═════ EXTRAIT CITÉ ═════

Avec la publication coup sur coup de deux nouveaux recueils de poèmes, Lenteur d’horizon et Nuit comme jours, Fabienne Courtade nous entraîne une nouvelle fois dans un univers intime parsemé d’obscur. On ne peut s’empêcher de prendre ces deux ouvrages comme une suite l’un de l’autre. On retrouve le monde de Fabienne Courtade, fait de « tremblement » et de « perte infinie », avec toujours la présence de la neige, mais aussi de l’eau sous diverses formes (mer, fleuves, fontaines, pluie, etc.). Les deux livres parlent de l’absence d’un homme. Le poète brouille les pistes et on hésite entre séparation ou mort, mais c’est de toute façon une non-présence qui guide les vers de l’auteur : « d’un même absent/ (mort-dont on pressent l’éveil/ mains serrées » (Lenteur d’horizon) ou « Ciel planté/ et une terre se greffe encore,/ lève de grandes ombres// (plus tard, un mort l’y remplace// laisse le roulis/ de ceux qui passent » (Nuit comme jours). Fabienne Courtade utilise plusieurs fois le procédé d’ouvrir des parenthèses sans les refermer, comme de vouloir laisser l’espace libre, comme de pouvoir encore espérer… L’image est là, forte, c’est quelqu’un que l’on a vu « dans l’encadrement d’une fenêtre » et puis la fenêtre se vide et c’est ça aussi la mort. Fabienne Courtade trace une représentation du monde, autour de celui dont elle nous parle « il », « lui » sans jamais vraiment le nommer : « terre/ qui lui reste/ à gravir// quelqu’un appelant/ le fleuve/ ce qui jamais/ sous le feu/ne s’éteint ». Le texte reste intime, plein de retenu et de pudeur, le pronom personnel « je » ne sera utilisé qu’une seule fois par livre. L’intensité de la poésie est une nouvelle fois au rendez-vous de l’écriture de Fabienne Courtade, et avec déjà six livres publiés, une œuvre est en train de se faire. Et malgré la souffrance et la douleur que l’on perçoit : « avec le silence des nuits/et des choses//avec toute cette immobilité/ des mondes// à laquelle je ne parviendrai/ jamais », cette femme parvient de plus en plus à faire partie des voix qui comptent dans la poésie contemporaine.

═════

» OBJECTIF: D'après l'extrait cité, combien de fois le pronom « je » apparaît-il dans chacun des deux livres ? Les lignes ci-après forment un document à part, distinct de l'extrait cité.

═════ INFORMATIONS FOURNIES ═════

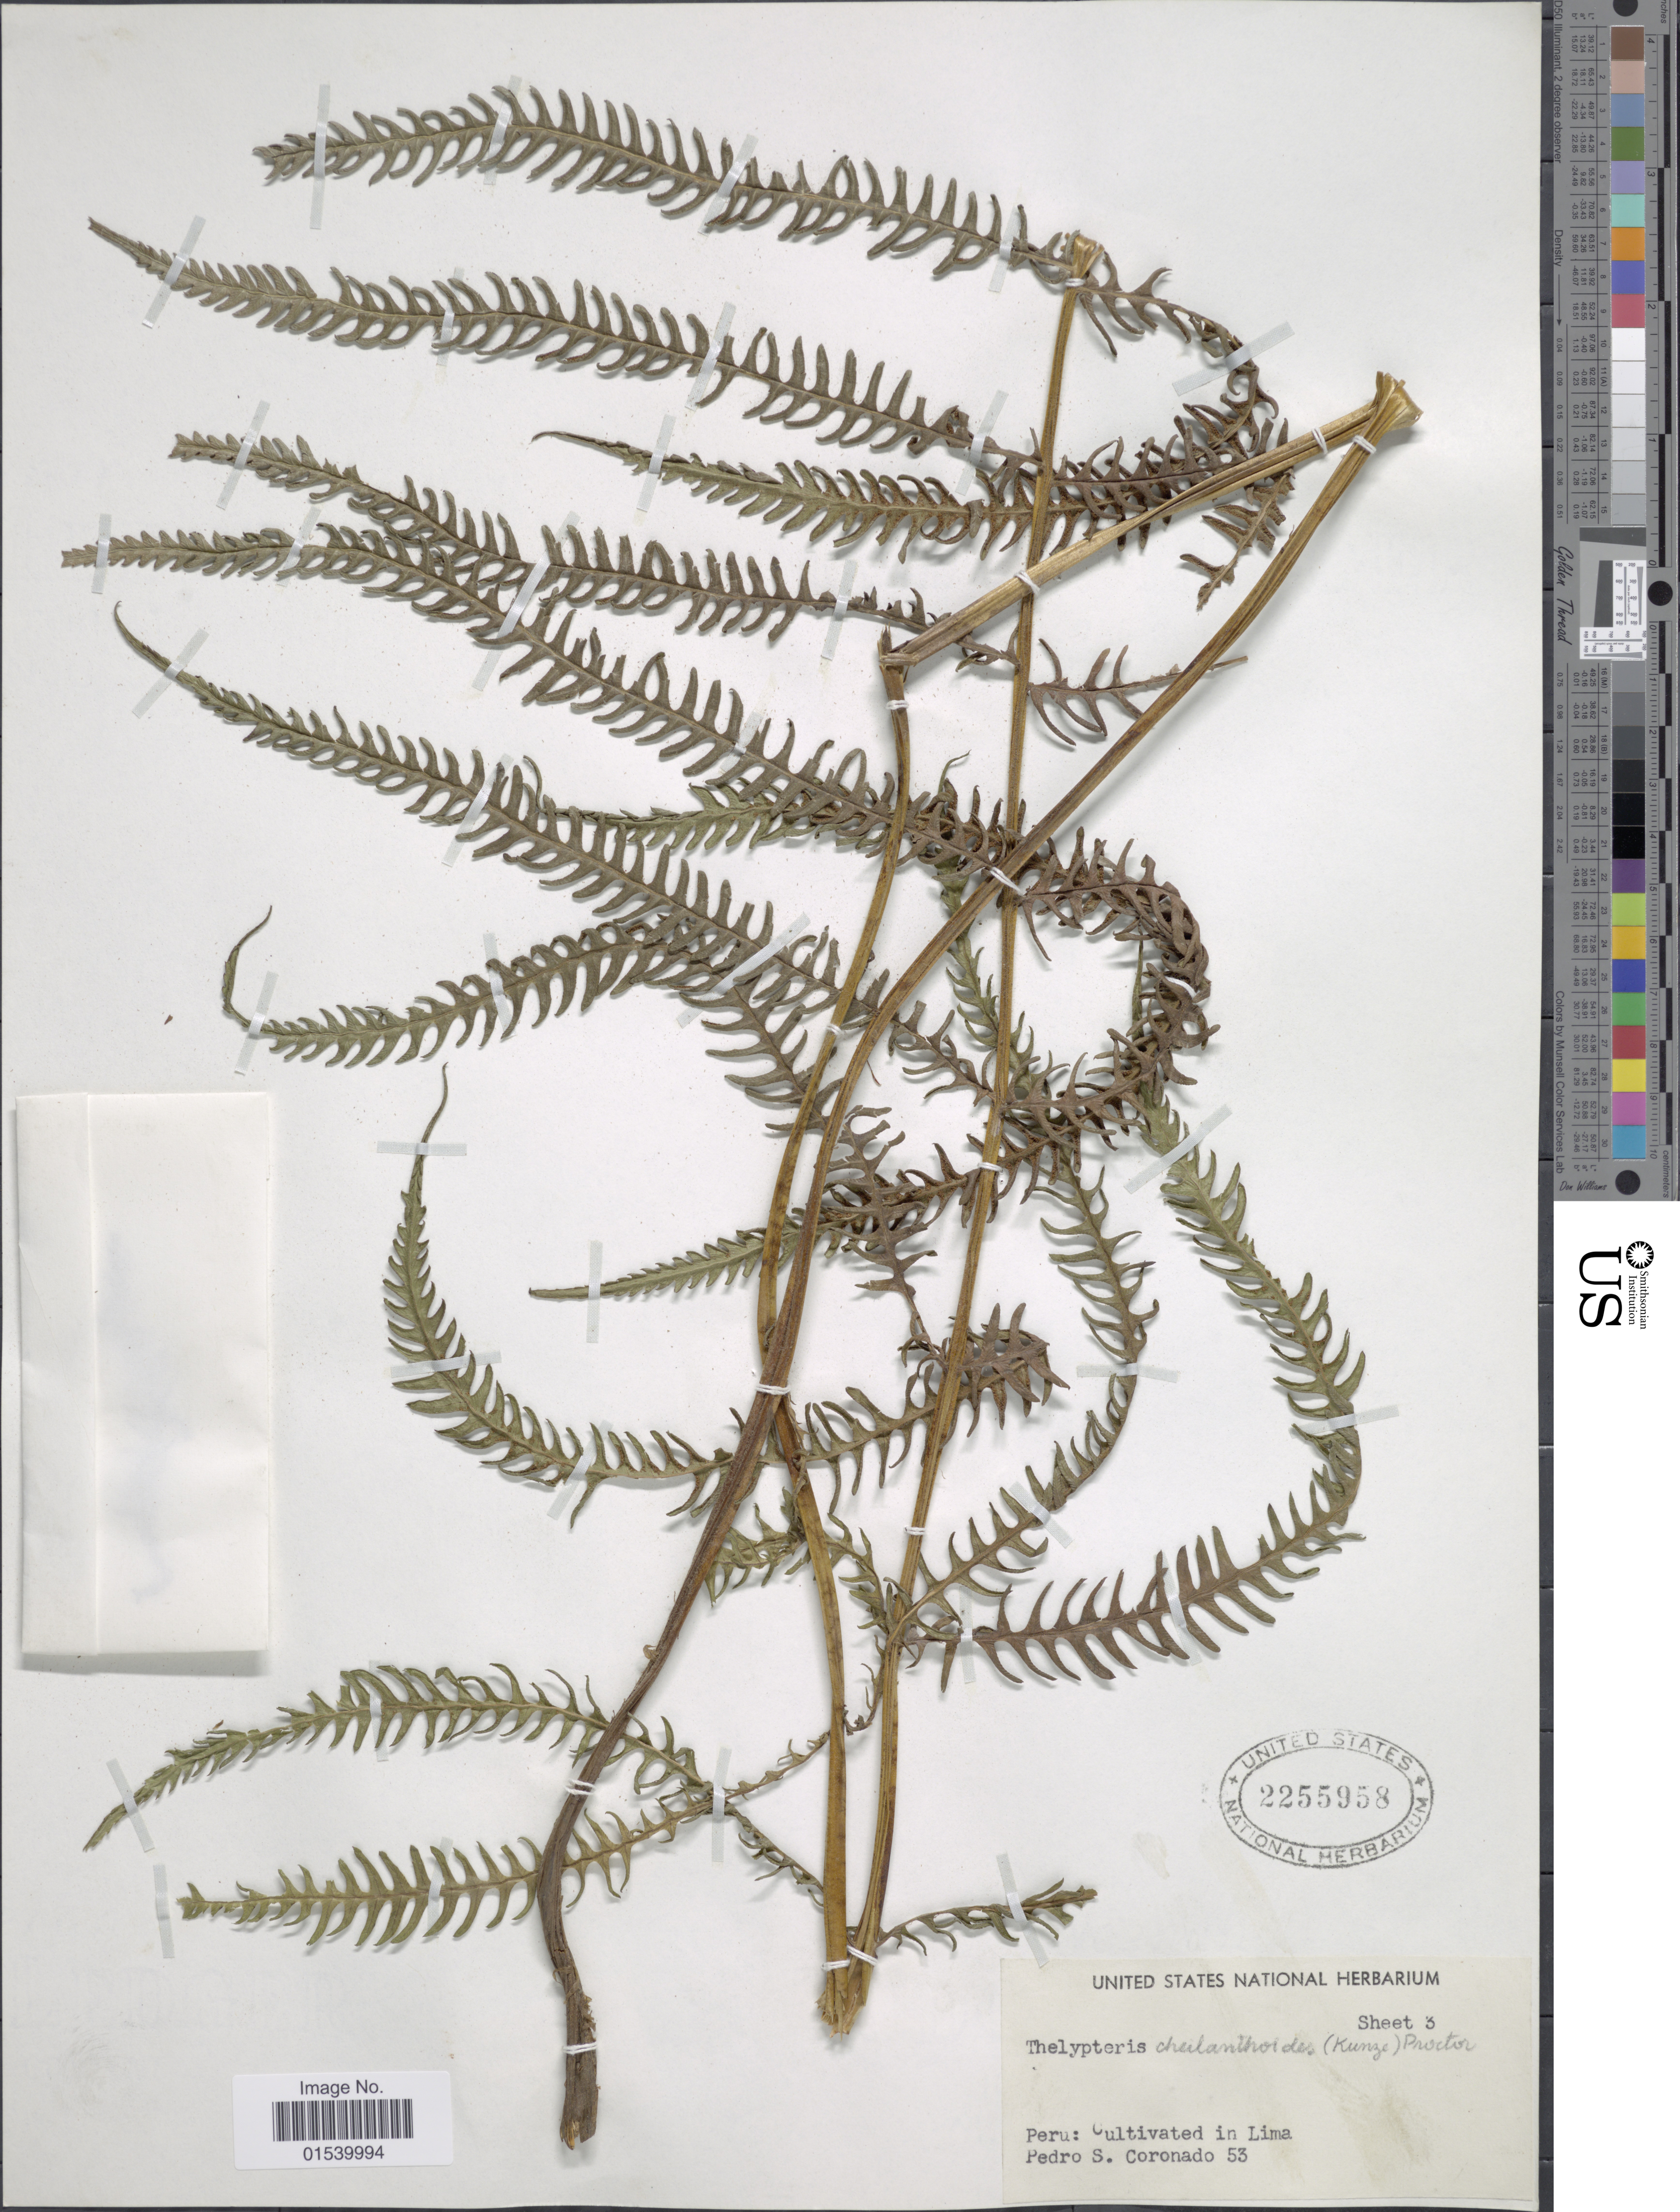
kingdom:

═════

» EXERCICE CORRIGÉ: Une seule fois par livre.